You still need a shadow shield to protect the crew- don't forget that. Most of the time, atomic rocket designers don't place any extra shielding along the side of the rocket, so everyone else will just have to keep their distance, relying on the inverse-square law too dissipate dangerous radiation to harmless levels. The fuel rods only need to be reprocessed after a mission- the nuclear fuel lasts long enough, it is the propellent that runs out quickly. Nuclear subs operate for years under the sea, after all. The ram-scoop is for a starship- it doesn't even begin to work unless you are already traveling at least at 5% the speed of light, or about 15,000 km/sec. That's smoking, even by spaceship standards...
Many SF stories rely on ideas that are handwavium. I've found that some of the older "ray-gun gothic" stories are actually more accurate the likes of modern stuff like the innumerable Star Trek spin-offs. Ships often obey Newton's laws of motion, distances are portrayed accurately, rockets behave like rockets, and even when stuff like FTL is introduced the best writers try to keep it self-consistent. Some stories don't even include FTL star travel.
Half the fun of SF is playing with ideas, including those that are fringe science. As I understand it, relativity does not declare that nothing could travel faster than light, only that anything now traveling below the speed of light cannot accelerate to or beyond C. Both theory and experiment rules out accelerating so much as a single proton to FTL speeds, but we are not as sure about ideas like warping space or using wormholes to create "apparent FTL". Without any experimental evidence of any sort for FTL travel, these ideas remain mathematical toys, but who knows what we may yet discover? The biggest stumbling block is that we might end up creating time travel if we travel at FTL speeds, and this could lead to a causality paradox.
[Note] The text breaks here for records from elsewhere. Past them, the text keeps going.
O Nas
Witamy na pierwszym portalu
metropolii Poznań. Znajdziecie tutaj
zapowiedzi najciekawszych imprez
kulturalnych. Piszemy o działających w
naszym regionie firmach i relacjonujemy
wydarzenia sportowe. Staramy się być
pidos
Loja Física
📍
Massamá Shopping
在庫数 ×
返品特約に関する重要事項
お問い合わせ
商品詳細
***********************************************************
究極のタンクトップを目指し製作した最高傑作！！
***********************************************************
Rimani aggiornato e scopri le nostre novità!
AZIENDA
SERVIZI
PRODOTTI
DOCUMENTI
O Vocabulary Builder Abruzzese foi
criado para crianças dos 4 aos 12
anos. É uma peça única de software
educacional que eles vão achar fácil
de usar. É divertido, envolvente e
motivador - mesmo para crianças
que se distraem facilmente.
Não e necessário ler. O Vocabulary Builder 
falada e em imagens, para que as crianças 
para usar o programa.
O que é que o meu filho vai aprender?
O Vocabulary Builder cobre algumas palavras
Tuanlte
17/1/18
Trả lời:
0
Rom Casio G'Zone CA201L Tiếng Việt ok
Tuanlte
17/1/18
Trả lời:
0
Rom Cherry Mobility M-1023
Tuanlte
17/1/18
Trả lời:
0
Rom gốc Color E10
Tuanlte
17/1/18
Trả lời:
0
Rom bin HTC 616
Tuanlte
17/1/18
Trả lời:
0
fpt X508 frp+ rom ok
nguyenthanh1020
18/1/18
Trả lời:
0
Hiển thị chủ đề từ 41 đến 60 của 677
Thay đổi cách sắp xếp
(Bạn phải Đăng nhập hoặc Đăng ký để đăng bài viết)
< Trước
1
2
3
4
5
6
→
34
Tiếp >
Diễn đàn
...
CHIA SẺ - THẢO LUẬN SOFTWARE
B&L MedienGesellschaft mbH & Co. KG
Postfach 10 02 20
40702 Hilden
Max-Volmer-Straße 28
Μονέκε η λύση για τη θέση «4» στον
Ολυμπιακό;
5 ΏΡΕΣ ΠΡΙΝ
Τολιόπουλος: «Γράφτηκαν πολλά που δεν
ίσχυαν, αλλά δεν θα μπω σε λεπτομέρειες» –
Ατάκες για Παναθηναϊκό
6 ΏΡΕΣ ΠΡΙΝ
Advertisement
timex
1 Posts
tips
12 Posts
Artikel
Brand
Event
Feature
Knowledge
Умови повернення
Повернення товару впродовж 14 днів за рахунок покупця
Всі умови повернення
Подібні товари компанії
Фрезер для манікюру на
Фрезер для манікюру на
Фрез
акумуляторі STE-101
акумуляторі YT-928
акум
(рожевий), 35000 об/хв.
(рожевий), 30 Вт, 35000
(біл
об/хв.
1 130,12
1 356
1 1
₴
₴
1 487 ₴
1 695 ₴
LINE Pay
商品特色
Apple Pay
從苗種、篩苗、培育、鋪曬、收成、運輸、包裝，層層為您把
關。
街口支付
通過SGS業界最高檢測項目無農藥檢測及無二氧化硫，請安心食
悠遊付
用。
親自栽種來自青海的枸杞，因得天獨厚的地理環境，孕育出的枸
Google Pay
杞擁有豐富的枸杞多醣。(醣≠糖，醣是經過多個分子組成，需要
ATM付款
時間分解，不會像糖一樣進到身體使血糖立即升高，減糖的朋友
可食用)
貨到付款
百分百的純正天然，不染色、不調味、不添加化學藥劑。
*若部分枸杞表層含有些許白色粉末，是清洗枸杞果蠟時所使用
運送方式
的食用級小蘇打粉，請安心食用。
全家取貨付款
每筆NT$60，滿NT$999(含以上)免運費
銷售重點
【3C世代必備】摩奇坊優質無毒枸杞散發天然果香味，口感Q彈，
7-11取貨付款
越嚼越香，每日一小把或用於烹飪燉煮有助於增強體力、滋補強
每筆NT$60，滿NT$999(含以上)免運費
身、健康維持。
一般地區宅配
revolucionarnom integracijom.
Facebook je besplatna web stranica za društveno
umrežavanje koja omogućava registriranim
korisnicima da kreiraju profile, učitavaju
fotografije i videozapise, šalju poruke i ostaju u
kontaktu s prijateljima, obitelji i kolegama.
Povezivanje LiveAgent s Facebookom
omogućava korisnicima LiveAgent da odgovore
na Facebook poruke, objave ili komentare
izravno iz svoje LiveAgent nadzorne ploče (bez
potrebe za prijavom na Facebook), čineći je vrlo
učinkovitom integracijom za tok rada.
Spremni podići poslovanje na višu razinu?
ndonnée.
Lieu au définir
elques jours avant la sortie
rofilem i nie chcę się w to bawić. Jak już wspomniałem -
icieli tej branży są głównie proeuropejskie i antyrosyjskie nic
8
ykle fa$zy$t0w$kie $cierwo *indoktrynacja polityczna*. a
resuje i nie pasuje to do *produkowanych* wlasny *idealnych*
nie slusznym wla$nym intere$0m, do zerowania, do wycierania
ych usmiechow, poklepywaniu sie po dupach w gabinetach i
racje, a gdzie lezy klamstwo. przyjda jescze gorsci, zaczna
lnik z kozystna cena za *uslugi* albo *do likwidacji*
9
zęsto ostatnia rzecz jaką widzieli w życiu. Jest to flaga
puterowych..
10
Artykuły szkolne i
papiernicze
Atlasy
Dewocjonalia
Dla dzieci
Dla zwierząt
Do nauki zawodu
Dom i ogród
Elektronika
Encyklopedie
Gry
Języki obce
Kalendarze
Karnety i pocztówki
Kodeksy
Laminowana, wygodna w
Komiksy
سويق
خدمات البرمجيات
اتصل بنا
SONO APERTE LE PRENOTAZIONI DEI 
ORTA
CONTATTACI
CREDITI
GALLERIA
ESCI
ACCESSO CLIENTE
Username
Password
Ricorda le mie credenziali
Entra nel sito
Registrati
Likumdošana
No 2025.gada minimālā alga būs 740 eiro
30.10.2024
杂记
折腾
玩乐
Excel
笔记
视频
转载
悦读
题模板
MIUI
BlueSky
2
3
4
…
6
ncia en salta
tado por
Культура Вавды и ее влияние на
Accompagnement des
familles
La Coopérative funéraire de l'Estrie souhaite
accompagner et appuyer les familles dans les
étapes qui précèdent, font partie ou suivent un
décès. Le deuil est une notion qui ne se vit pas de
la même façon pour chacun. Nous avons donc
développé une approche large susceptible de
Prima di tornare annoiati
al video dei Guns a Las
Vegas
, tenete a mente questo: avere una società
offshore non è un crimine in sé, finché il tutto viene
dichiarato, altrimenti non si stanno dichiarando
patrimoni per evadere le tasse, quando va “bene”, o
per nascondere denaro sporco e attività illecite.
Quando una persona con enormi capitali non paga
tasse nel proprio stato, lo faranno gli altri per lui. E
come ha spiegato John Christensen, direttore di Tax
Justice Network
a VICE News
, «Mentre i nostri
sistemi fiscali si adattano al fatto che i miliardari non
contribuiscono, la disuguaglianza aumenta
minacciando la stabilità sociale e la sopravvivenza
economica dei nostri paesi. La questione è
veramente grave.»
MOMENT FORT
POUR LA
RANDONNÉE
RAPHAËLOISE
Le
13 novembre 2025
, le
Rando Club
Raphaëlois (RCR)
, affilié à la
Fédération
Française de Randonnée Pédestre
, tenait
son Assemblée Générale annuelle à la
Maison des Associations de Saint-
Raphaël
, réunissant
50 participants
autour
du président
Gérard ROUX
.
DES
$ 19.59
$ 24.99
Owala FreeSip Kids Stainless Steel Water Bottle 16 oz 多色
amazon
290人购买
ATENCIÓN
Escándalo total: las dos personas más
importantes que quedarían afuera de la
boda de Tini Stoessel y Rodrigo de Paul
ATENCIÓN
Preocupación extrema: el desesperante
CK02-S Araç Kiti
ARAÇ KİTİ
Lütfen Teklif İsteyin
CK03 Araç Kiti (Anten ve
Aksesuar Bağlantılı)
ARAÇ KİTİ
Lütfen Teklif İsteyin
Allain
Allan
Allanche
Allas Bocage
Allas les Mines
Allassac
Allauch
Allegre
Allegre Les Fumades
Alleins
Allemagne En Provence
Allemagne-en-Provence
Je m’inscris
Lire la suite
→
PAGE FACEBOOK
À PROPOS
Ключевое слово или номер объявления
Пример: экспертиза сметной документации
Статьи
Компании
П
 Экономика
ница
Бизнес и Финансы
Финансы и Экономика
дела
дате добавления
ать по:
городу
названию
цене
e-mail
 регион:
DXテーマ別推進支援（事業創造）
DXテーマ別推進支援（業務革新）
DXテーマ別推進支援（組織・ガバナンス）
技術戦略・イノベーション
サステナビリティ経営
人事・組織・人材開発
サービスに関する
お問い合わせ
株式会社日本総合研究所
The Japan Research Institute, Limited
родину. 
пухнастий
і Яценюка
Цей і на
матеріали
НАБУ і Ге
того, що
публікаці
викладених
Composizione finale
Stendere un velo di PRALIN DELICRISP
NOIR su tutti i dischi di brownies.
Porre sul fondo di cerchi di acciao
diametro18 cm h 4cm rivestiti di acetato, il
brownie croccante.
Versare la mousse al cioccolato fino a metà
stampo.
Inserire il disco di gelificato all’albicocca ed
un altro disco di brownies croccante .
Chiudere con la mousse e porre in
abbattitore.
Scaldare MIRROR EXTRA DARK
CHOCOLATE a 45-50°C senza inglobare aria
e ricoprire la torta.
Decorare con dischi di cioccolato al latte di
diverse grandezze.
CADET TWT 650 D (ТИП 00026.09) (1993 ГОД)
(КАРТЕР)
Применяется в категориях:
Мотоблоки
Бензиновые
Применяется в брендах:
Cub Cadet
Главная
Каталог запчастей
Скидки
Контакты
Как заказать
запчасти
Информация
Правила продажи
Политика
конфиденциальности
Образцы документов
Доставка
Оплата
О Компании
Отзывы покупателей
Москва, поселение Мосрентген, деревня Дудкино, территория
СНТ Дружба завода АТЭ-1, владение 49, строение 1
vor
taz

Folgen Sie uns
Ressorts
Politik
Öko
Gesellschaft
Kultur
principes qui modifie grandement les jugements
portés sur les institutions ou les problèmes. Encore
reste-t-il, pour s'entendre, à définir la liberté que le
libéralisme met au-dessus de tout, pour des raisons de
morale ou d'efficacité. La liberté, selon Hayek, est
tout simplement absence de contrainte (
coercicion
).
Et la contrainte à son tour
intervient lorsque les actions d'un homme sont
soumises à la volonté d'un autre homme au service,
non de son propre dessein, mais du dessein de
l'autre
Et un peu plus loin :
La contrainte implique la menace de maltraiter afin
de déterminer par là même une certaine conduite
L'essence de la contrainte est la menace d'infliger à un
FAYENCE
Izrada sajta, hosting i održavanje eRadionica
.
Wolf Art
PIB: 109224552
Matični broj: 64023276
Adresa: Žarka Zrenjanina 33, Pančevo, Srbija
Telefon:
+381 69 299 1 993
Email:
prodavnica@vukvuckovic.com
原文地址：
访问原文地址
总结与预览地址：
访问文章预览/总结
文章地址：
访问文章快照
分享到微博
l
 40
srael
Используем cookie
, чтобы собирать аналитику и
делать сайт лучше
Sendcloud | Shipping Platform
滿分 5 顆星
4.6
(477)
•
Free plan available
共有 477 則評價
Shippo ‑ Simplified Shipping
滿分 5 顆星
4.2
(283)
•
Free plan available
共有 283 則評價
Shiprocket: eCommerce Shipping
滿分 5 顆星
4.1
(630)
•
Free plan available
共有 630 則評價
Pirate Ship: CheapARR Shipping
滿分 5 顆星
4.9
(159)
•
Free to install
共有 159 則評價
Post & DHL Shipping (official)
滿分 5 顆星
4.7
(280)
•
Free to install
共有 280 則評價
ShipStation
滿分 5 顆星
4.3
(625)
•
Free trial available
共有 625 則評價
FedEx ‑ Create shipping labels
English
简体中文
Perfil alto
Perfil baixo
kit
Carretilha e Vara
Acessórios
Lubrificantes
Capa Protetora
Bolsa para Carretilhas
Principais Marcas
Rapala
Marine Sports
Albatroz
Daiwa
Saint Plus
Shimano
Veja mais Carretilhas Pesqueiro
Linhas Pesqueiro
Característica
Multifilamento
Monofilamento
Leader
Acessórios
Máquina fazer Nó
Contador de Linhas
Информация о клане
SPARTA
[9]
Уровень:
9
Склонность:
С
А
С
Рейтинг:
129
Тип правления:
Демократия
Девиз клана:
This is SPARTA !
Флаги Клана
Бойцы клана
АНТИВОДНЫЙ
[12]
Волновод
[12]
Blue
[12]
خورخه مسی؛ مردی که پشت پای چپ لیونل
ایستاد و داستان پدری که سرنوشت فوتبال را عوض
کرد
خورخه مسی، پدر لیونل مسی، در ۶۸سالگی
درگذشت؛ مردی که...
If Hawking is right about the Chronology Protection Conjecture, that means we won't be allowed to warp space in the way required to create warp travel, but we just can't know until we have a greater understanding of physics.
Fringe science is a very effective means of interesting young minds in physics. If physics is presented as a rulebook drawn up by musty old gentleman to tell us "that can't be done!!", no one is interested. Physics isn't a rulebook, though. It is a wild ride through a universe where space and time bend in the presence of mass, stars explode, and time runs at different rates in different places. As for the brave star explorers, even if it turns out that they can't travel at FTL speeds, there are still a plethora of ideas for getting them to another star system, possibly even in their own lifetimes.